In fact, Poland said, we are far from that. All it would take is one more omicron-level change in the evolution of the virus, and we could be back to square one with no effective tools against the coronavirus.

“that’s silly. We must develop a pan-coronavirus vaccine that induces mucosal immunity and is long-lived,” he said.

At least four nasal vaccines for COVID-19 have reached late-stage trials in people, According too Vaccine Tracker of the World Health Organization.

Nasal vaccines in use in China and India rely on harmless adenoviruses to deliver their instructions to cells, although effectiveness data for these have not been published.

Two other nasal vaccines are completing human studies.

One, a recombinant vaccine that can be produced cheaply in chicken eggs, in the same way as many flu vaccines, is being put through its paces by researchers at Mount Sinai in New York City.

Another, like the German vaccine, uses a live but weakened version of the virus. It is being developed by a company called Codagenix. The results of those studies, which were conducted in South America and Africa, are expected later this year.

The German team says it is keeping a keen eye on the Codagenics data.

“They will be very important for knowing whether this kind of effort is fundamentally promising,” Wyler said.

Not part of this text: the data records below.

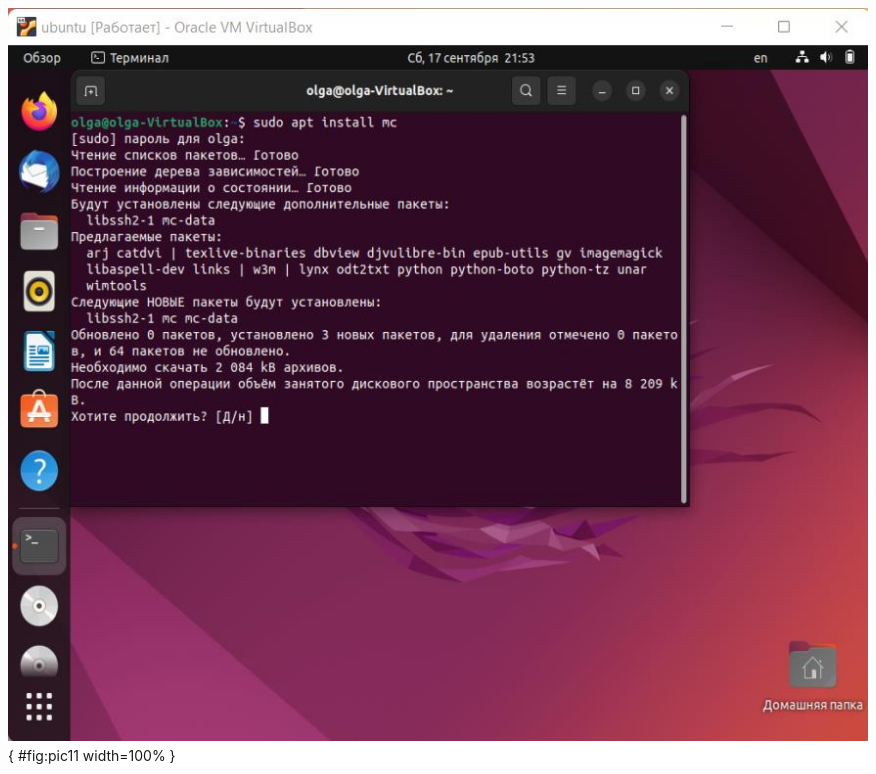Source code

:  ![Установила основное программное обеспечение Midninght Commander (mc)](image/pic11.jpeg){ #fig:pic11 width=100% }
 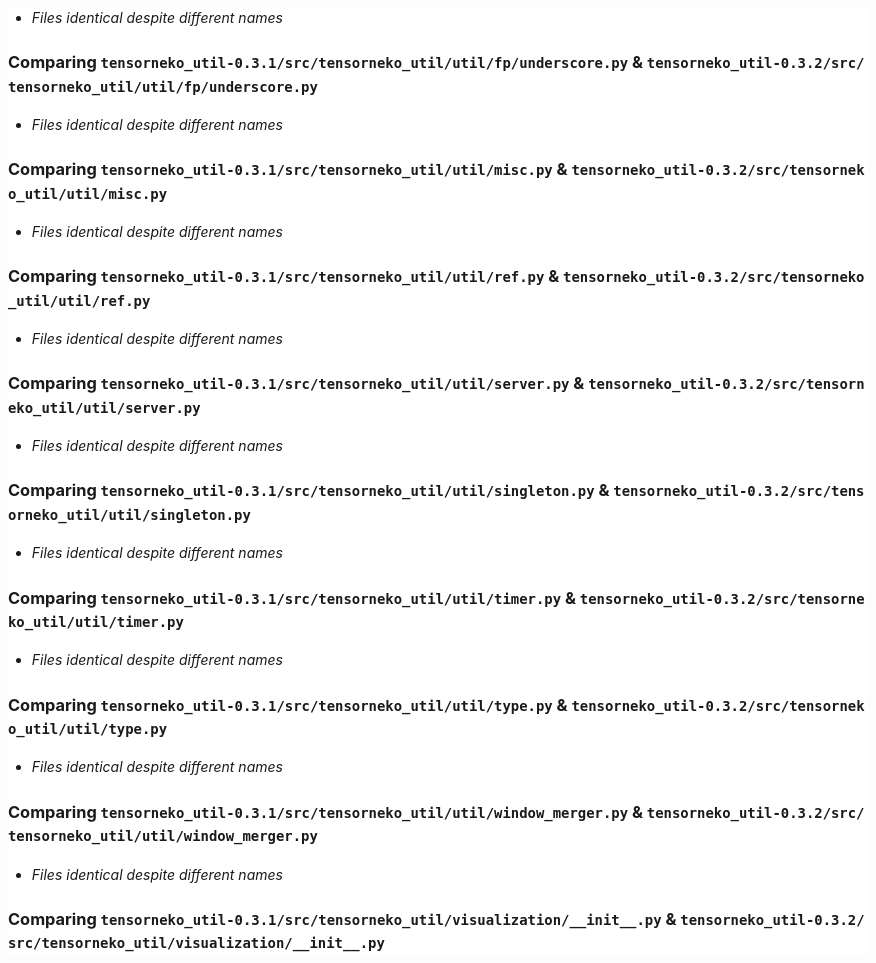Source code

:  * *Files identical despite different names*

### Comparing `tensorneko_util-0.3.1/src/tensorneko_util/util/fp/underscore.py` & `tensorneko_util-0.3.2/src/tensorneko_util/util/fp/underscore.py`

 * *Files identical despite different names*

### Comparing `tensorneko_util-0.3.1/src/tensorneko_util/util/misc.py` & `tensorneko_util-0.3.2/src/tensorneko_util/util/misc.py`

 * *Files identical despite different names*

### Comparing `tensorneko_util-0.3.1/src/tensorneko_util/util/ref.py` & `tensorneko_util-0.3.2/src/tensorneko_util/util/ref.py`

 * *Files identical despite different names*

### Comparing `tensorneko_util-0.3.1/src/tensorneko_util/util/server.py` & `tensorneko_util-0.3.2/src/tensorneko_util/util/server.py`

 * *Files identical despite different names*

### Comparing `tensorneko_util-0.3.1/src/tensorneko_util/util/singleton.py` & `tensorneko_util-0.3.2/src/tensorneko_util/util/singleton.py`

 * *Files identical despite different names*

### Comparing `tensorneko_util-0.3.1/src/tensorneko_util/util/timer.py` & `tensorneko_util-0.3.2/src/tensorneko_util/util/timer.py`

 * *Files identical despite different names*

### Comparing `tensorneko_util-0.3.1/src/tensorneko_util/util/type.py` & `tensorneko_util-0.3.2/src/tensorneko_util/util/type.py`

 * *Files identical despite different names*

### Comparing `tensorneko_util-0.3.1/src/tensorneko_util/util/window_merger.py` & `tensorneko_util-0.3.2/src/tensorneko_util/util/window_merger.py`

 * *Files identical despite different names*

### Comparing `tensorneko_util-0.3.1/src/tensorneko_util/visualization/__init__.py` & `tensorneko_util-0.3.2/src/tensorneko_util/visualization/__init__.py`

They have reason to worry. Respiratory infections have proven difficult targets for inhaled vaccines.

FluMist, a live but weakened form of the flu virus, works quite well in children but does not help adults as much. This is thought to be because adults already have immune memory to flu, and when the virus is injected into the nose, the vaccine mostly boosts pre-existing immunity.

Nevertheless, some of the most powerful vaccines such as those against measles, mumps and rubella use live attenuated viruses, so this is a promising approach.

Another consideration is that live vaccines cannot be taken by everyone. People with very weak immunity are often cautioned against using live vaccines because even these very weak viruses can be risky for them.

“Although it has been significantly attenuated, it is still a real virus,” Wyler said, “so it has to be used with caution.”